Last weekend, when high winds caused massive blackouts, affecting roughly 13,000 Seattle residents, an unknown number of people who called Seattle City Light to report the blackouts were summarily hung up on by City Light's automated answering service—and customers complain that this isn't the first time***.

"You go through the menu system, it tells you about the known outages, then you get to a level where you can report it by entering in your phone number," explains Pinehurst resident Renee Staton. "When I called, it said, 'You have a non-recognized telephone number,' and then hung up on me. This is an ongoing issue.
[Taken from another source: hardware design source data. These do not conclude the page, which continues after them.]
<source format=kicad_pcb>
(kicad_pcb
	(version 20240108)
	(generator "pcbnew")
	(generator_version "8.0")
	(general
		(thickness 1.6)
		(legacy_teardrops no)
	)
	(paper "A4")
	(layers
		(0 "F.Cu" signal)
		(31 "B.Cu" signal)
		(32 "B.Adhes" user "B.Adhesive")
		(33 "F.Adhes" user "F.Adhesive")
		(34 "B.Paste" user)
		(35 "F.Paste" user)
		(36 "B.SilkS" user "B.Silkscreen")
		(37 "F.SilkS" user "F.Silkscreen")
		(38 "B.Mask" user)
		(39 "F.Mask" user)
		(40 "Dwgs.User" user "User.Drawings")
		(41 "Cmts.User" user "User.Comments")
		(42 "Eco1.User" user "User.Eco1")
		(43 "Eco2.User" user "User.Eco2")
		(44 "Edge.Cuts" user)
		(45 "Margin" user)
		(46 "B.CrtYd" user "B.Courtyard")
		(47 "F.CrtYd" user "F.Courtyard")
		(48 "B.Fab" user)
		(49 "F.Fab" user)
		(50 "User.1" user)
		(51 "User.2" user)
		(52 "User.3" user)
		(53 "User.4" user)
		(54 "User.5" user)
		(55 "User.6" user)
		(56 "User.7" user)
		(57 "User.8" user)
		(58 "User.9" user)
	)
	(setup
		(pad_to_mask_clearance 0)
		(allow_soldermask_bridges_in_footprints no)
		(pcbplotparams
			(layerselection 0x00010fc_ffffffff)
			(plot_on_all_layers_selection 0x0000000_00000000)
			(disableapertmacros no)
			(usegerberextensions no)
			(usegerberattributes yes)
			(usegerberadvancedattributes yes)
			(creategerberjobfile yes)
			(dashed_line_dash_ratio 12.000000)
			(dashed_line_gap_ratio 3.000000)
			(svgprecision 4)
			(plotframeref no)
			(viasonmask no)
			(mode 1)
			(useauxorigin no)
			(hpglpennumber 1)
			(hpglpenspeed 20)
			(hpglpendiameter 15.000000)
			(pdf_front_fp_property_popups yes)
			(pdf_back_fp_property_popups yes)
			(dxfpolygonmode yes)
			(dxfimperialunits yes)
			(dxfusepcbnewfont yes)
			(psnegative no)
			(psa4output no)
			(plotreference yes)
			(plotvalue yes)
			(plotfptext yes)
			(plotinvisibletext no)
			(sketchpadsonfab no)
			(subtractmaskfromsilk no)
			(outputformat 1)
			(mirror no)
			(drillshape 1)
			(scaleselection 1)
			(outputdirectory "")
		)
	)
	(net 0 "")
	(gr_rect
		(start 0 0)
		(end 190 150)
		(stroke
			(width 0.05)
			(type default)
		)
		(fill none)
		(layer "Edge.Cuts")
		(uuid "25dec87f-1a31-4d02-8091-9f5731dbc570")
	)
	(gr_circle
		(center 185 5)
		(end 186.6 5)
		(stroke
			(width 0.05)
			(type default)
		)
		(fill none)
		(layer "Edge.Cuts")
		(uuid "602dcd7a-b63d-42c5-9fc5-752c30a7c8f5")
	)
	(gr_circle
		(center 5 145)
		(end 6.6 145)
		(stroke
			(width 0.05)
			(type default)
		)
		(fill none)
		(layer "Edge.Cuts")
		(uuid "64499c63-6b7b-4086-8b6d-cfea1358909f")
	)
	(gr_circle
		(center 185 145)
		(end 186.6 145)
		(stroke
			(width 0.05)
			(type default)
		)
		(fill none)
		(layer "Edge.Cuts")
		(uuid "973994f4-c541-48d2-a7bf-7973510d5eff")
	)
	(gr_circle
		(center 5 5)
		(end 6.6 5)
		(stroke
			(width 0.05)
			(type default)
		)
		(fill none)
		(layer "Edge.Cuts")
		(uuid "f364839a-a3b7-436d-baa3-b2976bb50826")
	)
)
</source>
The same thing happens when there's a downed power line—we can't report it."

"They're smart enough to harness the power of electricity but can't figure out how to master a phone system so I can report blackouts at my house?" writes Queen Anne resident David M, who reportedly had his HUMP! filming thwarted by the blackouts. "Fuck those fucking guys."

City Light spokesman Scott Thomsen says that Sunday's hangups could be the result of an internal systems upgrade that affected the City Light phone systems during the windstorms. "We had two short disconnects that afternoon," he says. "That’s been resolved." Also at issue: the 12,000+ angry City Light customers who were overwhelming the system with the calls. "It became a resource issue for our dispatchers who update the hotline," Thomsen explains. "That is something we’re following up on."
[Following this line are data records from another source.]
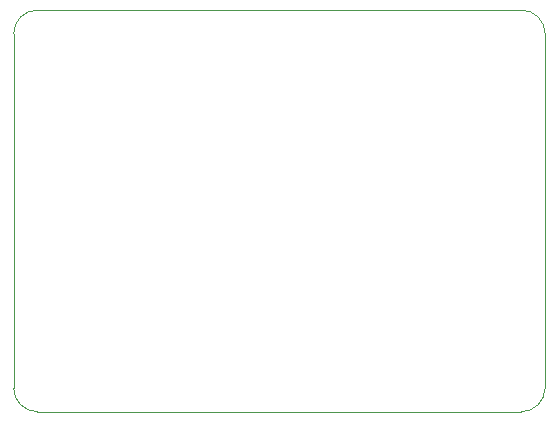
<source format=gbr>
G04 #@! TF.GenerationSoftware,KiCad,Pcbnew,(5.1.2-1)-1*
G04 #@! TF.CreationDate,2020-06-07T21:53:54+02:00*
G04 #@! TF.ProjectId,TeensyTest,5465656e-7379-4546-9573-742e6b696361,rev?*
G04 #@! TF.SameCoordinates,Original*
G04 #@! TF.FileFunction,Profile,NP*
%FSLAX46Y46*%
G04 Gerber Fmt 4.6, Leading zero omitted, Abs format (unit mm)*
G04 Created by KiCad (PCBNEW (5.1.2-1)-1) date 2020-06-07 21:53:54*
%MOMM*%
%LPD*%
G04 APERTURE LIST*
%ADD10C,0.050000*%
G04 APERTURE END LIST*
D10*
X15600000Y-37860000D02*
G75*
G02X17600000Y-35860000I2000000J0D01*
G01*
X58600000Y-35860000D02*
G75*
G02X60600000Y-37860000I0J-2000000D01*
G01*
X60600000Y-67860000D02*
G75*
G02X58600000Y-69860000I-2000000J0D01*
G01*
X17600000Y-69860000D02*
X58600000Y-69860000D01*
X17600000Y-69860000D02*
G75*
G02X15600000Y-67860000I0J2000000D01*
G01*
X60600000Y-37860000D02*
X60600000Y-67860000D01*
X17600000Y-35860000D02*
X58600000Y-35860000D01*
X15600000Y-67860000D02*
X15600000Y-37860000D01*
M02*

</source>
But Thomsen says that the most common explanation for callers being hung up on is that they're accessing the system wrong.

***Call me crazy but I suspect that those customers are a very different breed—a more responsible breed—than the denizens who haunt slog, which might just make this the most worthless, long-winded post ever.
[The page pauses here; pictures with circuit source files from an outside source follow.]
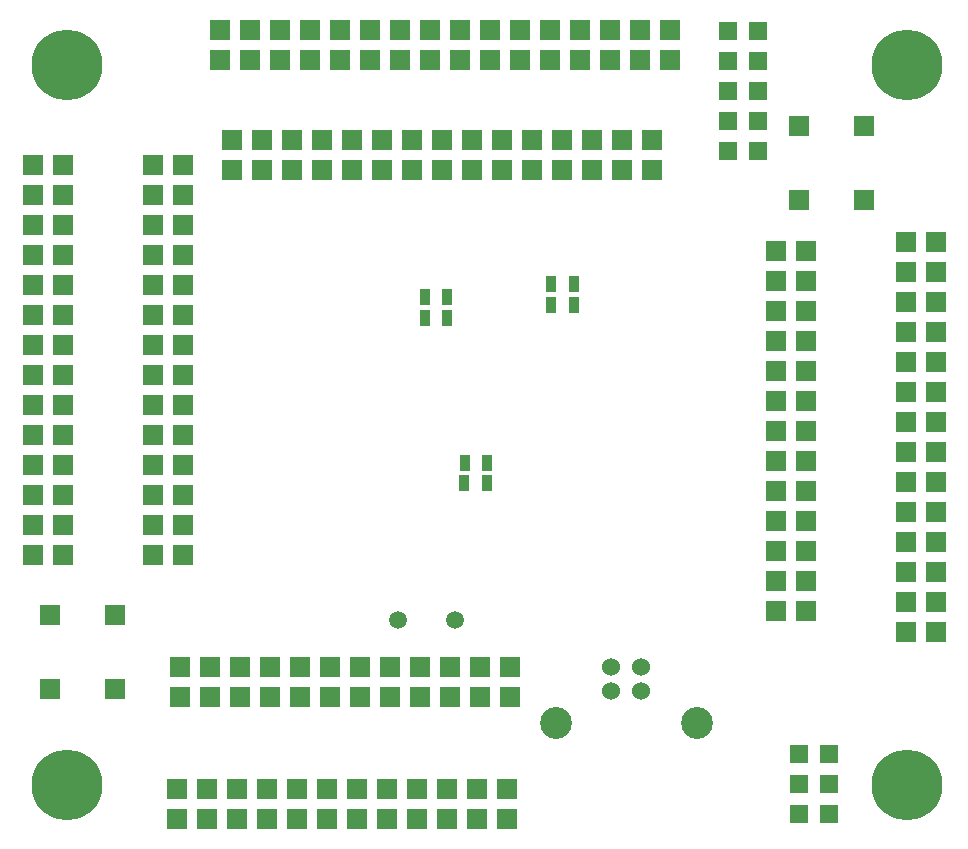
<source format=gts>
G04 #@! TF.FileFunction,Soldermask,Top*
%FSLAX46Y46*%
G04 Gerber Fmt 4.6, Leading zero omitted, Abs format (unit mm)*
G04 Created by KiCad (PCBNEW 0.201503110816+5502~22~ubuntu14.10.1-product) date St 11. březen 2015, 15:56:56 CET*
%MOMM*%
G01*
G04 APERTURE LIST*
%ADD10C,0.150000*%
%ADD11R,0.889000X1.397000*%
%ADD12C,1.524000*%
%ADD13C,2.700020*%
%ADD14C,1.501140*%
%ADD15R,1.651000X1.651000*%
%ADD16C,6.000000*%
%ADD17R,1.524000X1.524000*%
%ADD18R,1.676400X1.676400*%
G04 APERTURE END LIST*
D10*
D11*
X142049500Y-80670400D03*
X143954500Y-80670400D03*
X154673300Y-79502000D03*
X152768300Y-79502000D03*
X145402300Y-96418400D03*
X147307300Y-96418400D03*
X145453100Y-94691200D03*
X147358100Y-94691200D03*
X142049500Y-82397600D03*
X143954500Y-82397600D03*
X154673300Y-81280000D03*
X152768300Y-81280000D03*
D12*
X160395920Y-111998760D03*
X157855920Y-111998760D03*
X157855920Y-113997740D03*
X160395920Y-113997740D03*
D13*
X165125400Y-116697760D03*
X153126440Y-116697760D03*
D14*
X139748260Y-108000800D03*
X144630140Y-108000800D03*
D15*
X128955800Y-114477800D03*
X128955800Y-111937800D03*
X146481800Y-124841000D03*
X146481800Y-122301000D03*
X136575800Y-114477800D03*
X136575800Y-111937800D03*
X131241800Y-124841000D03*
X131241800Y-122301000D03*
X133781800Y-124841000D03*
X133781800Y-122301000D03*
X174345600Y-86868000D03*
X171805600Y-86868000D03*
X185318400Y-86106000D03*
X182778400Y-86106000D03*
X174345600Y-79248000D03*
X171805600Y-79248000D03*
X185318400Y-78486000D03*
X182778400Y-78486000D03*
X174345600Y-76708000D03*
X171805600Y-76708000D03*
X185318400Y-75946000D03*
X182778400Y-75946000D03*
X185318400Y-81026000D03*
X182778400Y-81026000D03*
X174345600Y-81788000D03*
X171805600Y-81788000D03*
X185318400Y-83566000D03*
X182778400Y-83566000D03*
X174345600Y-84328000D03*
X171805600Y-84328000D03*
X174345600Y-97028000D03*
X171805600Y-97028000D03*
X161290000Y-69850000D03*
X161290000Y-67310000D03*
X162814000Y-58039000D03*
X162814000Y-60579000D03*
X185318400Y-98806000D03*
X182778400Y-98806000D03*
X174345600Y-99568000D03*
X171805600Y-99568000D03*
X174345600Y-104648000D03*
X171805600Y-104648000D03*
X174345600Y-107188000D03*
X171805600Y-107188000D03*
X185318400Y-108966000D03*
X182778400Y-108966000D03*
X185318400Y-106426000D03*
X182778400Y-106426000D03*
X185318400Y-101346000D03*
X182778400Y-101346000D03*
X182778400Y-96266000D03*
X185318400Y-96266000D03*
X174345600Y-91948000D03*
X171805600Y-91948000D03*
X174345600Y-94488000D03*
X171805600Y-94488000D03*
X185318400Y-93726000D03*
X182778400Y-93726000D03*
X144195800Y-114477800D03*
X144195800Y-111937800D03*
X185318400Y-91186000D03*
X182778400Y-91186000D03*
X174345600Y-89408000D03*
X171805600Y-89408000D03*
X149021800Y-124841000D03*
X149021800Y-122301000D03*
X146735800Y-114477800D03*
X146735800Y-111937800D03*
X139115800Y-114477800D03*
X139115800Y-111937800D03*
X141655800Y-114477800D03*
X141655800Y-111937800D03*
X158750000Y-67310000D03*
X158750000Y-69850000D03*
X160274000Y-60579000D03*
X160274000Y-58039000D03*
X126415800Y-114477800D03*
X126415800Y-111937800D03*
X143941800Y-124841000D03*
X143941800Y-122301000D03*
X141401800Y-124841000D03*
X141401800Y-122301000D03*
X149275800Y-114477800D03*
X149275800Y-111937800D03*
X182778400Y-103886000D03*
X185318400Y-103886000D03*
X174345600Y-102108000D03*
X171805600Y-102108000D03*
X185318400Y-88646000D03*
X182778400Y-88646000D03*
X138861800Y-124841000D03*
X138861800Y-122301000D03*
X136321800Y-124841000D03*
X136321800Y-122301000D03*
X134035800Y-114477800D03*
X134035800Y-111937800D03*
X131495800Y-114477800D03*
X131495800Y-111937800D03*
X128701800Y-124841000D03*
X128701800Y-122301000D03*
X111404400Y-82169000D03*
X108864400Y-82169000D03*
X111404400Y-77089000D03*
X108864400Y-77089000D03*
X121564400Y-74549000D03*
X119024400Y-74549000D03*
X111404400Y-72009000D03*
X108864400Y-72009000D03*
X121564400Y-77089000D03*
X119024400Y-77089000D03*
X121564400Y-79629000D03*
X119024400Y-79629000D03*
X111404400Y-84709000D03*
X108864400Y-84709000D03*
X121564400Y-84709000D03*
X119024400Y-84709000D03*
X121564400Y-89789000D03*
X119024400Y-89789000D03*
X111404400Y-89789000D03*
X108864400Y-89789000D03*
X111404400Y-102489000D03*
X108864400Y-102489000D03*
X111404400Y-69469000D03*
X108864400Y-69469000D03*
X123621800Y-124841000D03*
X123621800Y-122301000D03*
X123875800Y-114477800D03*
X123875800Y-111937800D03*
X119024400Y-69469000D03*
X121564400Y-69469000D03*
X121564400Y-99949000D03*
X119024400Y-99949000D03*
X126161800Y-124841000D03*
X126161800Y-122301000D03*
X138430000Y-69850000D03*
X138430000Y-67310000D03*
X142494000Y-60579000D03*
X142494000Y-58039000D03*
X121335800Y-114477800D03*
X121335800Y-111937800D03*
X128270000Y-69850000D03*
X128270000Y-67310000D03*
X139954000Y-60579000D03*
X139954000Y-58039000D03*
X129794000Y-58039000D03*
X129794000Y-60579000D03*
X140970000Y-69850000D03*
X140970000Y-67310000D03*
X145034000Y-60579000D03*
X145034000Y-58039000D03*
X152654000Y-60579000D03*
X152654000Y-58039000D03*
X150114000Y-58039000D03*
X150114000Y-60579000D03*
X146050000Y-69850000D03*
X146050000Y-67310000D03*
X148590000Y-69850000D03*
X148590000Y-67310000D03*
X155194000Y-60579000D03*
X155194000Y-58039000D03*
X157734000Y-58039000D03*
X157734000Y-60579000D03*
X156210000Y-69850000D03*
X156210000Y-67310000D03*
X151130000Y-67310000D03*
X151130000Y-69850000D03*
X153670000Y-67310000D03*
X153670000Y-69850000D03*
X111404400Y-74549000D03*
X108864400Y-74549000D03*
X121564400Y-102489000D03*
X119024400Y-102489000D03*
X121564400Y-94869000D03*
X119024400Y-94869000D03*
X111404400Y-92329000D03*
X108864400Y-92329000D03*
X111404400Y-87249000D03*
X108864400Y-87249000D03*
X121564400Y-87249000D03*
X119024400Y-87249000D03*
X121081800Y-124841000D03*
X121081800Y-122301000D03*
X125730000Y-69850000D03*
X125730000Y-67310000D03*
X124714000Y-60579000D03*
X124714000Y-58039000D03*
X147574000Y-60579000D03*
X147574000Y-58039000D03*
X121564400Y-72009000D03*
X119024400Y-72009000D03*
X127254000Y-60579000D03*
X127254000Y-58039000D03*
X132334000Y-60579000D03*
X132334000Y-58039000D03*
X111404400Y-99949000D03*
X108864400Y-99949000D03*
X111404400Y-97409000D03*
X108864400Y-97409000D03*
X111404400Y-94869000D03*
X108864400Y-94869000D03*
X130810000Y-69850000D03*
X130810000Y-67310000D03*
X133350000Y-69850000D03*
X133350000Y-67310000D03*
X143510000Y-69850000D03*
X143510000Y-67310000D03*
X119024400Y-97409000D03*
X121564400Y-97409000D03*
X121564400Y-92329000D03*
X119024400Y-92329000D03*
X135890000Y-69850000D03*
X135890000Y-67310000D03*
X137414000Y-60579000D03*
X137414000Y-58039000D03*
X134874000Y-60579000D03*
X134874000Y-58039000D03*
X111404400Y-79629000D03*
X108864400Y-79629000D03*
X121564400Y-82169000D03*
X119024400Y-82169000D03*
D16*
X111760000Y-60960000D03*
X111760000Y-121920000D03*
X182880000Y-121920000D03*
X182880000Y-60960000D03*
D17*
X170281600Y-68300600D03*
X167741600Y-68300600D03*
X170281600Y-65760600D03*
X167741600Y-65760600D03*
X170281600Y-63220600D03*
X167741600Y-63220600D03*
X170281600Y-60680600D03*
X167741600Y-60680600D03*
X170281600Y-58140600D03*
X167741600Y-58140600D03*
X176276000Y-124409200D03*
X173736000Y-124409200D03*
X176276000Y-121869200D03*
X173736000Y-121869200D03*
X176276000Y-119329200D03*
X173736000Y-119329200D03*
D18*
X179229200Y-72441200D03*
X173729200Y-72441200D03*
X179229200Y-66141200D03*
X173729200Y-66141200D03*
X115780000Y-113843200D03*
X110280000Y-113843200D03*
X115780000Y-107543200D03*
X110280000Y-107543200D03*
M02*

</source>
As Staton explained, the system requires callers to enter in the telephone number tied to their City Light before reporting a power outage or downed line. The requirement supposedly prevents pranksters from calling in and reporting outages that don’t exist, Thomsen says. But if a resident punches in the number they're calling from—say, a new cell phone number—as opposed to the number associated with their account, the system hangs up.

"We’ve been encouraging our customers for the past two years to please check with us and update their account info," Thomsen says. "If you’ve added a cell phone, we need that in the system." He adds: "You can enter at least two numbers."